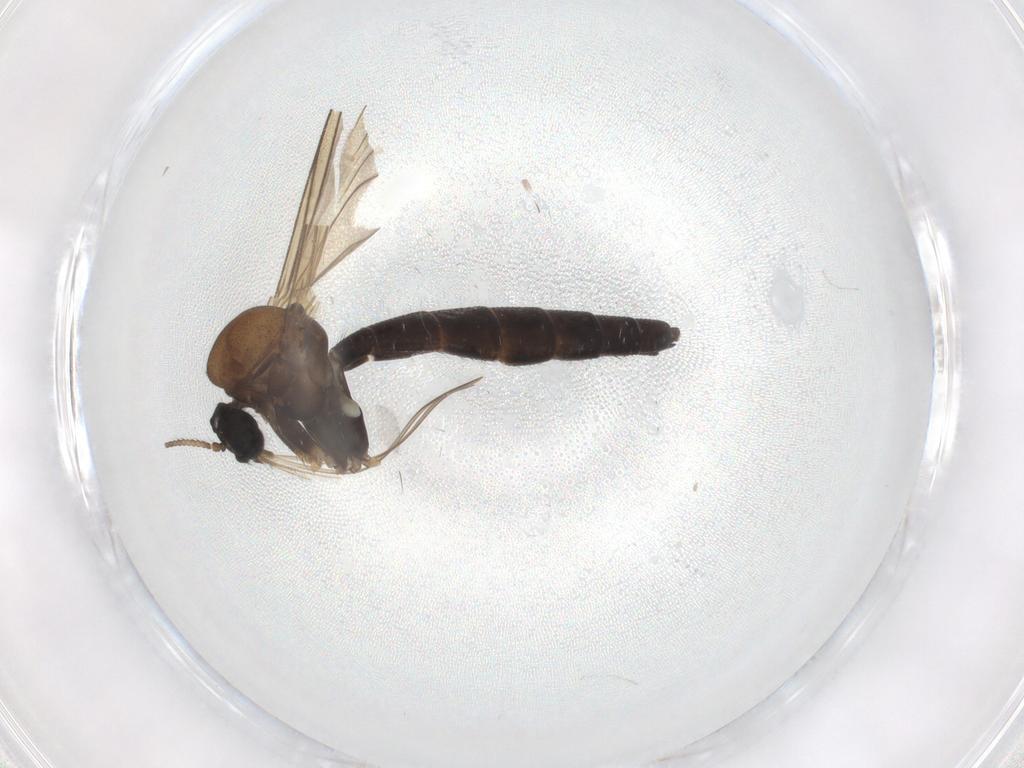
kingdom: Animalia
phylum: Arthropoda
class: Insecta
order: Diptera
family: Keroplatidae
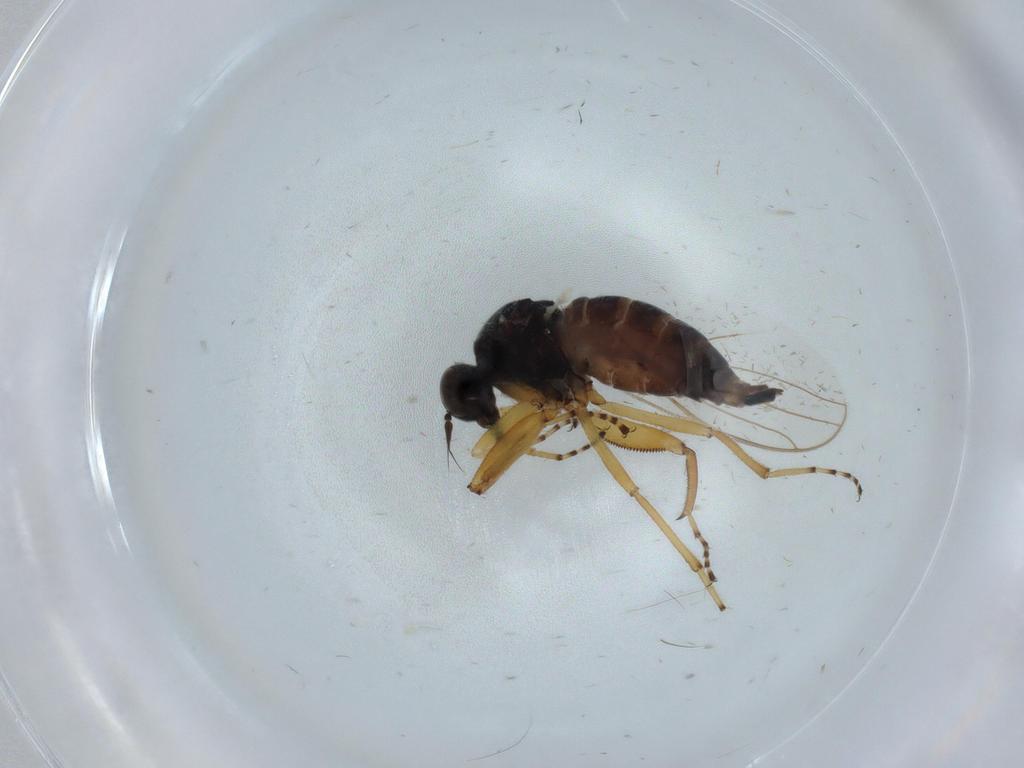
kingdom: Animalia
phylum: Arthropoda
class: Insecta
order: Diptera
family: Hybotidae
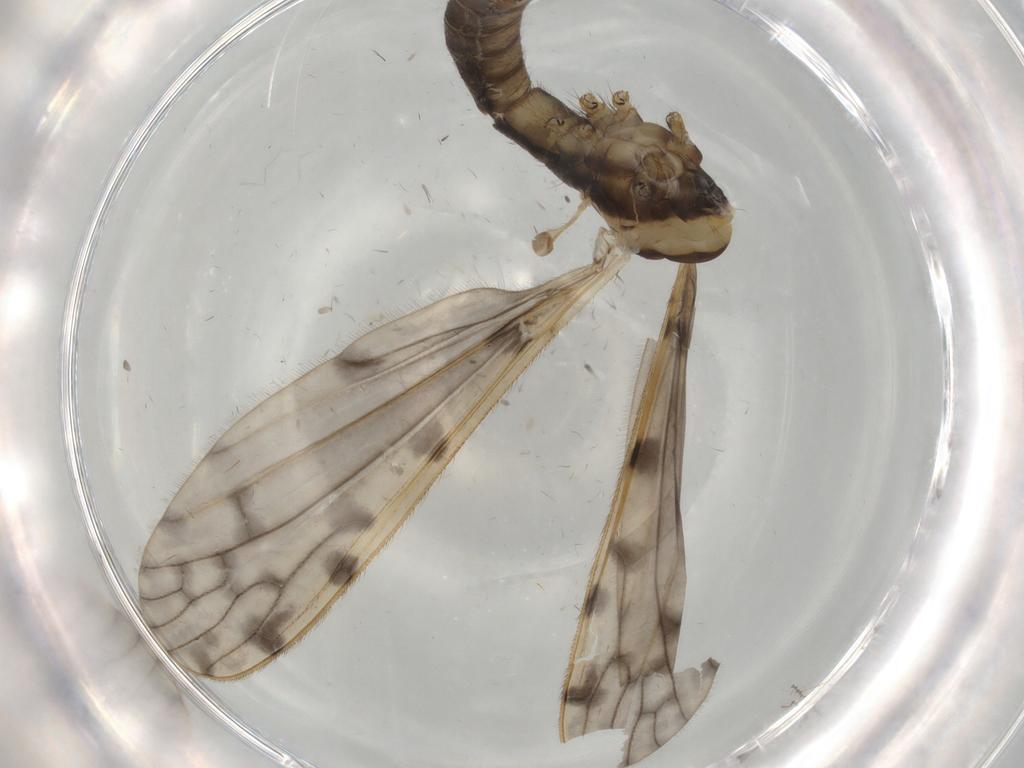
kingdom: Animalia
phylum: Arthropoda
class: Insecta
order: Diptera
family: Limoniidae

|---|

*Directive:* Retype the naming lines of all three entries above word for word, leaving the pictures out.

*Exercise response:*
kingdom: Animalia
phylum: Arthropoda
class: Insecta
order: Diptera
family: Keroplatidae
kingdom: Animalia
phylum: Arthropoda
class: Insecta
order: Diptera
family: Hybotidae
kingdom: Animalia
phylum: Arthropoda
class: Insecta
order: Diptera
family: Limoniidae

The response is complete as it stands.